Buck Daniels regarded him with pity.

"I feel kind of sorry for you, Lee, when I hear you talk about girls. No wonder they make a fool of you. A flower crushed under the foot, eh? You just listen to me, my boy. You and me figure to be pretty hard, don't we? Well, soft pine stacked up agin' quartzite, is what we are compared to Kate."

Lee Haines gaped at him, too astonished to be angry. He suggested softening of the brain to Buck, but the latter waved aside the implications.

"Now, supposin' Kate was one of these dark girls with eyes like black diamonds and a lot of snap and zip to her. If she was like that I s'pose you'd figure her to forget all about Dan inside of a month—and maybe marry you?"

"You be damned!"

"Maybe I am. Them hard, snappy lookin' girls are the ones that smash. They're brittle, that's why; but you take a soft lookin' girl like Kate, maybe she ain't a diamond point to cut glass, but she's tempered steel that'll bend, and bend, and bend, and then when you wait for it to break it flips up and knocks you down. That's Kate."

Lee Haines rolled a cigarette in silence. He was too disgusted to answer, until his first puff of smoke dissolved Buck in a cloud of thin blue.

"You ought to sing to a congregation instead of to cows, Buck.
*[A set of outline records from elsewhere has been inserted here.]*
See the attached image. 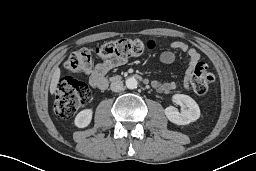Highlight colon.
I'll list each match as a JSON object with an SVG mask.
<instances>
[{"label":"colon","mask_w":256,"mask_h":171,"mask_svg":"<svg viewBox=\"0 0 256 171\" xmlns=\"http://www.w3.org/2000/svg\"><path fill=\"white\" fill-rule=\"evenodd\" d=\"M154 47L152 40L123 38L104 43L93 49L82 48L74 51L64 62V69L68 73H86L92 66L93 55L103 59H126L143 54ZM214 81V75L208 66L198 62L190 75L193 91L198 95H205ZM90 99L88 86L73 76L63 77L56 89L55 113L63 119L70 118L82 105Z\"/></svg>","instance_id":"5ec220e1"}]
</instances>
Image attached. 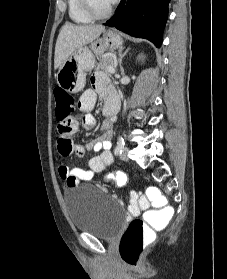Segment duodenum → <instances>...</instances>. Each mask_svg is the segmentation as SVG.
I'll return each mask as SVG.
<instances>
[{"label":"duodenum","mask_w":227,"mask_h":279,"mask_svg":"<svg viewBox=\"0 0 227 279\" xmlns=\"http://www.w3.org/2000/svg\"><path fill=\"white\" fill-rule=\"evenodd\" d=\"M118 110H119L118 103L113 100H110L106 104L105 115L108 117H112L117 114Z\"/></svg>","instance_id":"410a0bca"}]
</instances>
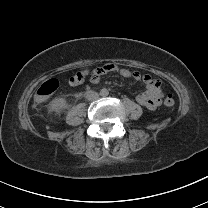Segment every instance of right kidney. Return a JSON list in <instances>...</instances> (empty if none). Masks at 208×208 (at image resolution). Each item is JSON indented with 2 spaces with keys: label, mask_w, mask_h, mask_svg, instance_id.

You have the tune, and you might get by in a church; but cows have sense."

"Kate will buckle and bend and fade for a while," went on Buck, wholly unperturbed, "but just when you go out to pick daisies for her you'll come back and find her singing to the stove. Her strength is down deep, like some of these outlaw hosses that got a filmy, sleepy lookin' eye. They save their hell till you sink the spurs in 'em. You think she loves Dan, don't you?"

"I have a faint suspicion of it," sneered Haines. "I suppose I'm wrong?"

"You are."

"Buck, I may have slipped a nickel into you, but you're playing the wrong tune. Knock off and talk sense, will you?"

"When you grow up, son, you'll understand some of the things I'm tryin' to explain in words of one syllable.

"She don't love Dan. She thinks she does, but down deep they ain't a damned thing in the world she gives a rap about exceptin' Joan. Men? What are they to her? Marriage? That's simply an accident that's needed so she can have a baby. Delicate, shrinkin' flower, is she? I tell you, my boy, if it was necessary for Joan she'd tear out your heart and mine and send Dan plumb to hell. You fasten on to them words, because they're gospel."

It was late afternoon while they talked, and they were swinging slowly down a gulch towards the home cabin. At that very time Kate, from the door of the house where she sat, saw a dark form slink from rock to rock at the rim of the little plateau, a motion so swift that it flicked through the corner of her eye, a thing to be sensed rather than seen. She set up very stiff, her lips white as chalk, but nothing more stirred. A few minutes later, when her heart was beating almost at normal she heard Joan scream from behind the house, not in terror, or pain, as her keen mother-ear knew perfectly well, but with a wild delight. She whipped about the corner of the house and there she saw Joan with her pudgy arms around the neck of Black Bart.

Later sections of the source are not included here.